** Document excerpt follows **
Funerals @ St. Thomas
This page seeks to answer the most frequently asked questions about Christian burial. The Church wants to help Christians prepare for their own deaths, and to help friends and family facing the challenge of burying someone they love. Please know that our clergy and staff are friendly resources who are here to assist you in any way they can.
Dying is the process of returning to the earth from which we came, and of turning toward God from whom we came. Death is the sacramental moment of our returning. At burial, the Christian community gathers to celebrate its faith.
The burial is an Easter liturgy. It finds all its meaning in the Resurrection. Because Jesus was raised from the dead, Christians, too, will be raised. Christian burial reflects joy in the certainty that “neither death nor life, nor angels nor principalities, nor things present nor things to come, nor powers nor height nor depth, nor anything else in all creation will be able to separate us from the love of God in Christ Jesus our Lord.” (Romans 8:38) We offer prayers for the dead, entrusting them to God's love and mercy.
Alongside our Resurrection hope, our human grief remains. The very love we have for each other in Christ brings deep sorrow when we are parted by death. Jesus himself wept at the grave of his friend. So while we give thanks for the Resurrection of Christ, which enfolds us all, we who continue in this life grieve our loss. Therefore our liturgy also asks God to comfort those who mourn.
** End of Document excerpt **
** Given information follows **
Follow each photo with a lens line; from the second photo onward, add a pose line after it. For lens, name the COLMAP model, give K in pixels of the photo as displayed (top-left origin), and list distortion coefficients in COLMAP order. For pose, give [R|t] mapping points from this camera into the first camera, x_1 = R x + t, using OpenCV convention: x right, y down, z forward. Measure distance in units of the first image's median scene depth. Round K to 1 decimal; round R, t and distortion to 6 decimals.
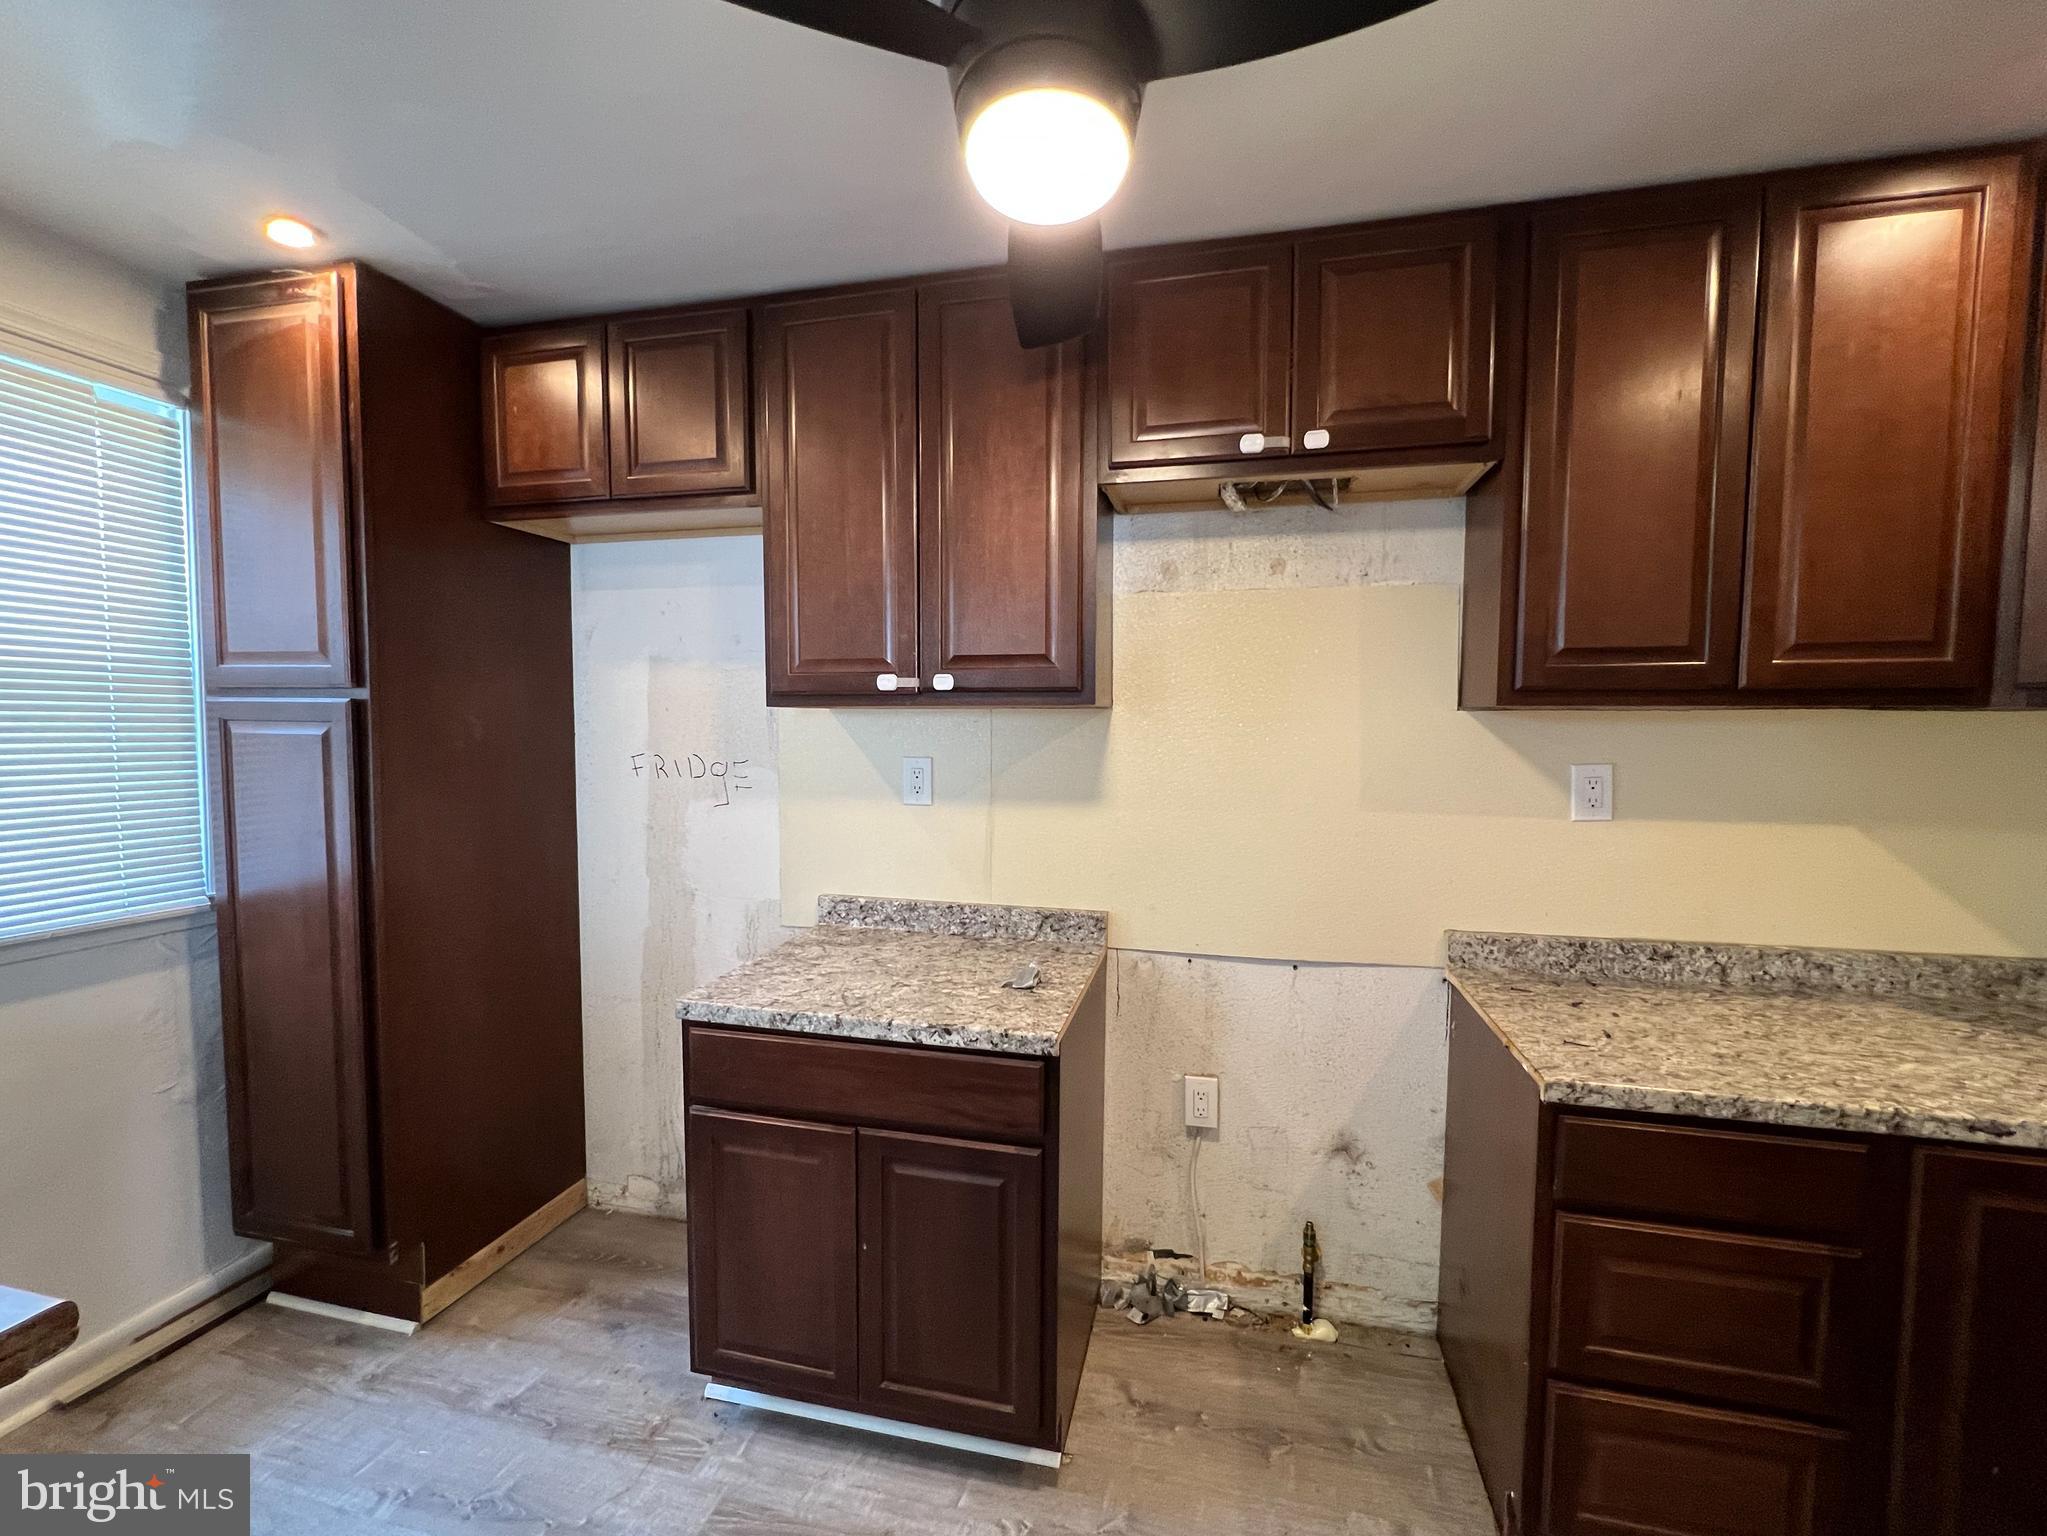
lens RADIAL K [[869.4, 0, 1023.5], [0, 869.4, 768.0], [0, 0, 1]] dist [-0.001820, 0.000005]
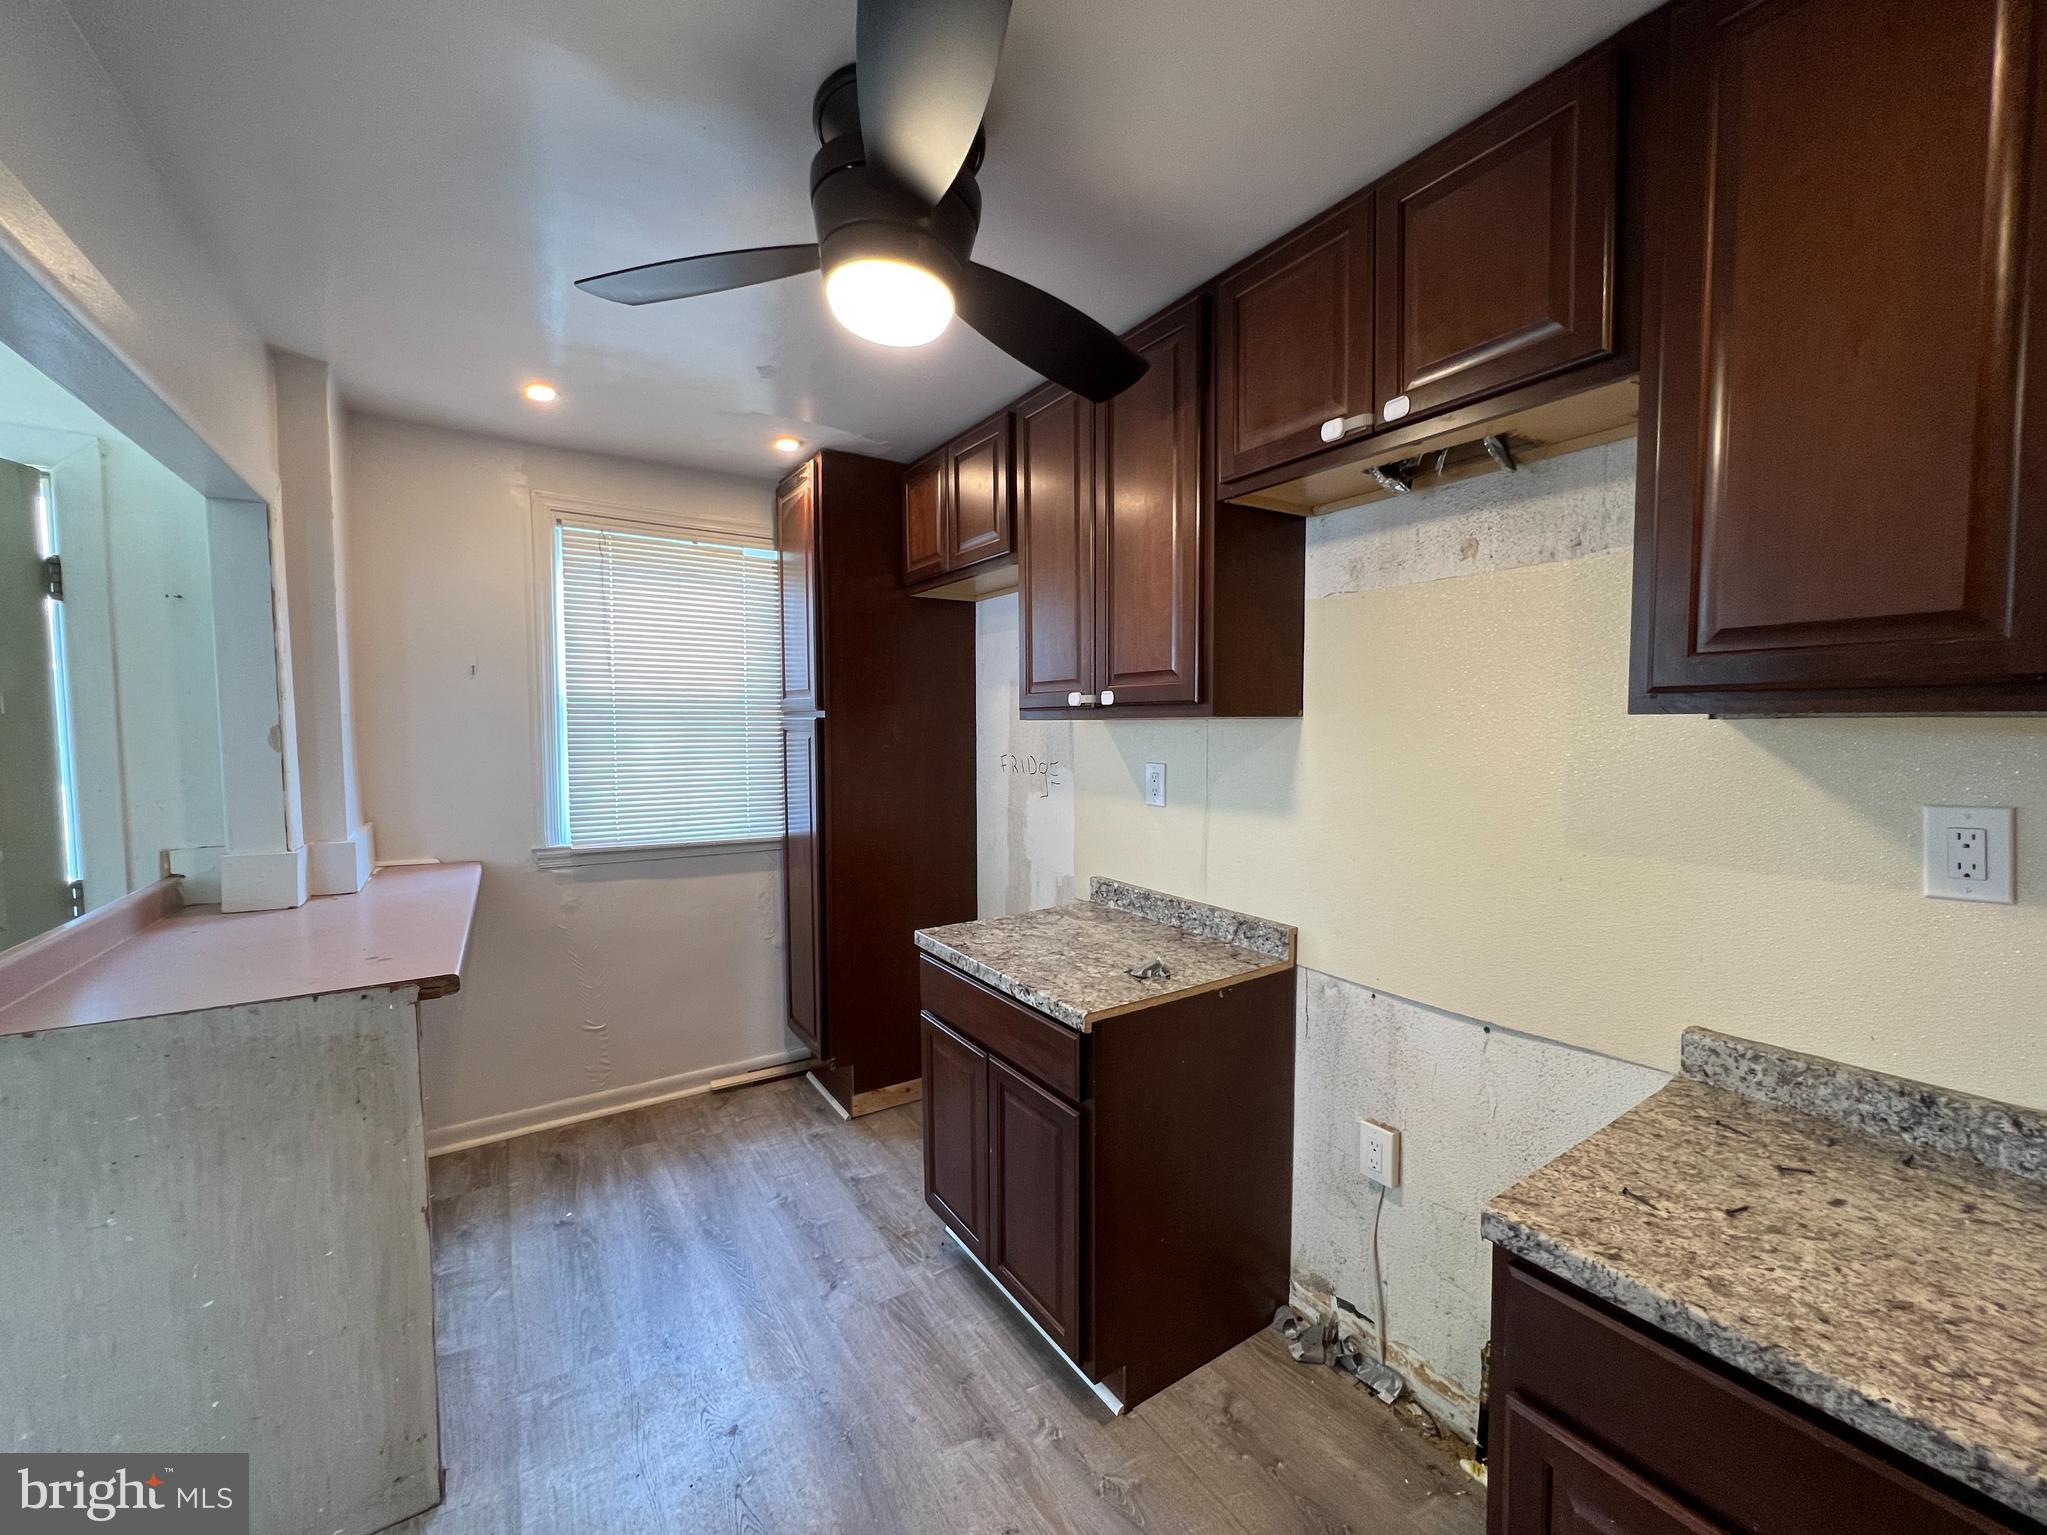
** End of Given information **
Write the next part of the St. Thomas page on Christian burial, picking up after its final paragraph.

The Book of Common Prayer notes that Christians are normally buried from their parish church. This implies that either their bodies, or their cremated remains, will be present for the burial liturgy, and then committed to a permanent place of rest. Our physical bodies, Scripture tells us, are temples of the Holy Spirit, visible signs of our spiritual presence in the world. It is fitting that they be honored in Christian burial.
In Anticipation of Death
Our society routinely avoids speaking about death, but the Church does not. Over the centuries we have gathered Scriptures, songs, and prayers which enfold the pain and trauma of separation and loss within a larger vision. The Church is not afraid to speak of death because we are a community of faith, hope, and love.
It is prudent to begin thinking about your own funeral well beforehand. Thoughtful foresight allows the liturgy to express your Christian faith authentically while helping family and friends understand your personal wishes. The parish clergy are pleased to meet with you to review the options available for prayers, hymns, and Scripture readings appropriate for burial.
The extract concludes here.